▶ **Supplied records**:
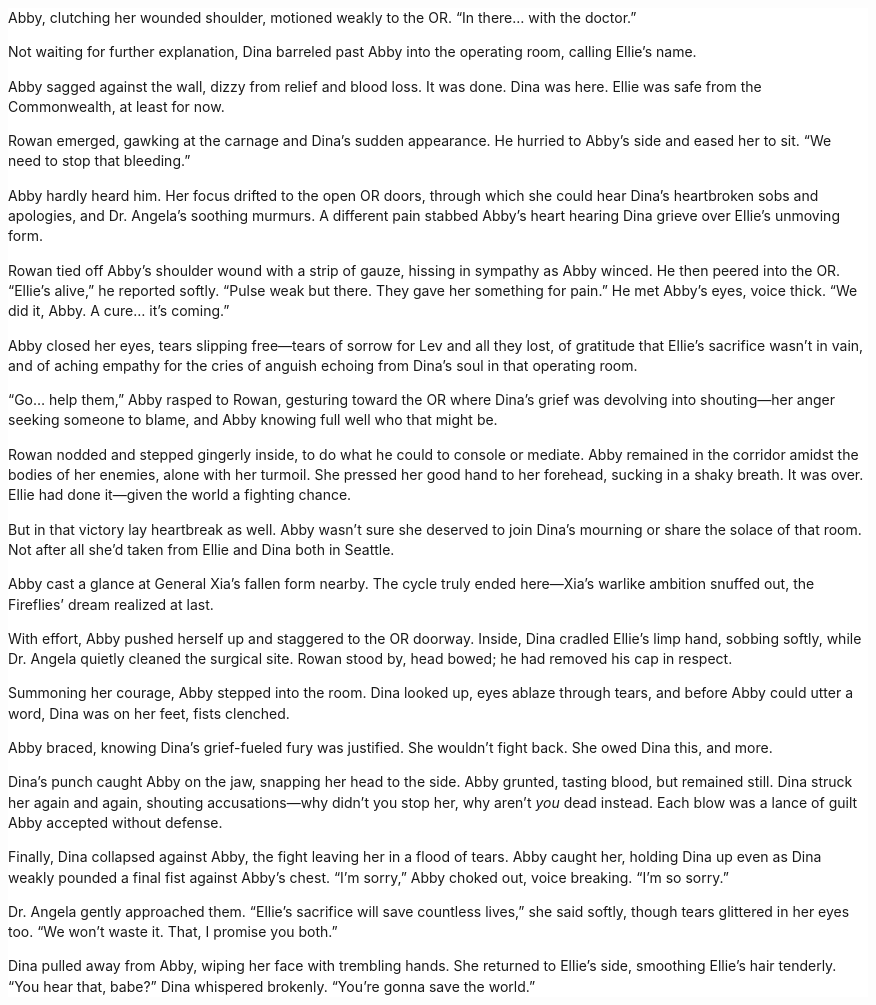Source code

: Abby, clutching her wounded shoulder, motioned weakly to the OR. “In there… with the doctor.”

Not waiting for further explanation, Dina barreled past Abby into the operating room, calling Ellie’s name.

Abby sagged against the wall, dizzy from relief and blood loss. It was done. Dina was here. Ellie was safe from the Commonwealth, at least for now.

Rowan emerged, gawking at the carnage and Dina’s sudden appearance. He hurried to Abby’s side and eased her to sit. “We need to stop that bleeding.”

Abby hardly heard him. Her focus drifted to the open OR doors, through which she could hear Dina’s heartbroken sobs and apologies, and Dr. Angela’s soothing murmurs. A different pain stabbed Abby’s heart hearing Dina grieve over Ellie’s unmoving form.

Rowan tied off Abby’s shoulder wound with a strip of gauze, hissing in sympathy as Abby winced. He then peered into the OR. “Ellie’s alive,” he reported softly. “Pulse weak but there. They gave her something for pain.” He met Abby’s eyes, voice thick. “We did it, Abby. A cure… it’s coming.”

Abby closed her eyes, tears slipping free—tears of sorrow for Lev and all they lost, of gratitude that Ellie’s sacrifice wasn’t in vain, and of aching empathy for the cries of anguish echoing from Dina’s soul in that operating room.

“Go… help them,” Abby rasped to Rowan, gesturing toward the OR where Dina’s grief was devolving into shouting—her anger seeking someone to blame, and Abby knowing full well who that might be.

Rowan nodded and stepped gingerly inside, to do what he could to console or mediate. Abby remained in the corridor amidst the bodies of her enemies, alone with her turmoil. She pressed her good hand to her forehead, sucking in a shaky breath. It was over. Ellie had done it—given the world a fighting chance. 

But in that victory lay heartbreak as well. Abby wasn’t sure she deserved to join Dina’s mourning or share the solace of that room. Not after all she’d taken from Ellie and Dina both in Seattle.

Abby cast a glance at General Xia’s fallen form nearby. The cycle truly ended here—Xia’s warlike ambition snuffed out, the Fireflies’ dream realized at last. 

With effort, Abby pushed herself up and staggered to the OR doorway. Inside, Dina cradled Ellie’s limp hand, sobbing softly, while Dr. Angela quietly cleaned the surgical site. Rowan stood by, head bowed; he had removed his cap in respect.

Summoning her courage, Abby stepped into the room. Dina looked up, eyes ablaze through tears, and before Abby could utter a word, Dina was on her feet, fists clenched. 

Abby braced, knowing Dina’s grief-fueled fury was justified. She wouldn’t fight back. She owed Dina this, and more.

Dina’s punch caught Abby on the jaw, snapping her head to the side. Abby grunted, tasting blood, but remained still. Dina struck her again and again, shouting accusations—why didn’t you stop her, why aren’t *you* dead instead. Each blow was a lance of guilt Abby accepted without defense.

Finally, Dina collapsed against Abby, the fight leaving her in a flood of tears. Abby caught her, holding Dina up even as Dina weakly pounded a final fist against Abby’s chest. “I’m sorry,” Abby choked out, voice breaking. “I’m so sorry.”

Dr. Angela gently approached them. “Ellie’s sacrifice will save countless lives,” she said softly, though tears glittered in her eyes too. “We won’t waste it. That, I promise you both.”

Dina pulled away from Abby, wiping her face with trembling hands. She returned to Ellie’s side, smoothing Ellie’s hair tenderly. “You hear that, babe?” Dina whispered brokenly. “You’re gonna save the world.”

▶ **Task instructions**: Write out the data word for word, with every picture dropped.

▶ **Solution for this problem**:
Source code

: Abby, clutching her wounded shoulder, motioned weakly to the OR. “In there… with the doctor.”

Not waiting for further explanation, Dina barreled past Abby into the operating room, calling Ellie’s name.

Abby sagged against the wall, dizzy from relief and blood loss. It was done. Dina was here. Ellie was safe from the Commonwealth, at least for now.

Rowan emerged, gawking at the carnage and Dina’s sudden appearance. He hurried to Abby’s side and eased her to sit. “We need to stop that bleeding.”

Abby hardly heard him. Her focus drifted to the open OR doors, through which she could hear Dina’s heartbroken sobs and apologies, and Dr. Angela’s soothing murmurs. A different pain stabbed Abby’s heart hearing Dina grieve over Ellie’s unmoving form.

Rowan tied off Abby’s shoulder wound with a strip of gauze, hissing in sympathy as Abby winced. He then peered into the OR. “Ellie’s alive,” he reported softly. “Pulse weak but there. They gave her something for pain.” He met Abby’s eyes, voice thick. “We did it, Abby. A cure… it’s coming.”

Abby closed her eyes, tears slipping free—tears of sorrow for Lev and all they lost, of gratitude that Ellie’s sacrifice wasn’t in vain, and of aching empathy for the cries of anguish echoing from Dina’s soul in that operating room.

“Go… help them,” Abby rasped to Rowan, gesturing toward the OR where Dina’s grief was devolving into shouting—her anger seeking someone to blame, and Abby knowing full well who that might be.

Rowan nodded and stepped gingerly inside, to do what he could to console or mediate. Abby remained in the corridor amidst the bodies of her enemies, alone with her turmoil. She pressed her good hand to her forehead, sucking in a shaky breath. It was over. Ellie had done it—given the world a fighting chance. 

But in that victory lay heartbreak as well. Abby wasn’t sure she deserved to join Dina’s mourning or share the solace of that room. Not after all she’d taken from Ellie and Dina both in Seattle.

Abby cast a glance at General Xia’s fallen form nearby. The cycle truly ended here—Xia’s warlike ambition snuffed out, the Fireflies’ dream realized at last. 

With effort, Abby pushed herself up and staggered to the OR doorway. Inside, Dina cradled Ellie’s limp hand, sobbing softly, while Dr. Angela quietly cleaned the surgical site. Rowan stood by, head bowed; he had removed his cap in respect.

Summoning her courage, Abby stepped into the room. Dina looked up, eyes ablaze through tears, and before Abby could utter a word, Dina was on her feet, fists clenched. 

Abby braced, knowing Dina’s grief-fueled fury was justified. She wouldn’t fight back. She owed Dina this, and more.

Dina’s punch caught Abby on the jaw, snapping her head to the side. Abby grunted, tasting blood, but remained still. Dina struck her again and again, shouting accusations—why didn’t you stop her, why aren’t *you* dead instead. Each blow was a lance of guilt Abby accepted without defense.

Finally, Dina collapsed against Abby, the fight leaving her in a flood of tears. Abby caught her, holding Dina up even as Dina weakly pounded a final fist against Abby’s chest. “I’m sorry,” Abby choked out, voice breaking. “I’m so sorry.”

Dr. Angela gently approached them. “Ellie’s sacrifice will save countless lives,” she said softly, though tears glittered in her eyes too. “We won’t waste it. That, I promise you both.”

Dina pulled away from Abby, wiping her face with trembling hands. She returned to Ellie’s side, smoothing Ellie’s hair tenderly. “You hear that, babe?” Dina whispered brokenly. “You’re gonna save the world.”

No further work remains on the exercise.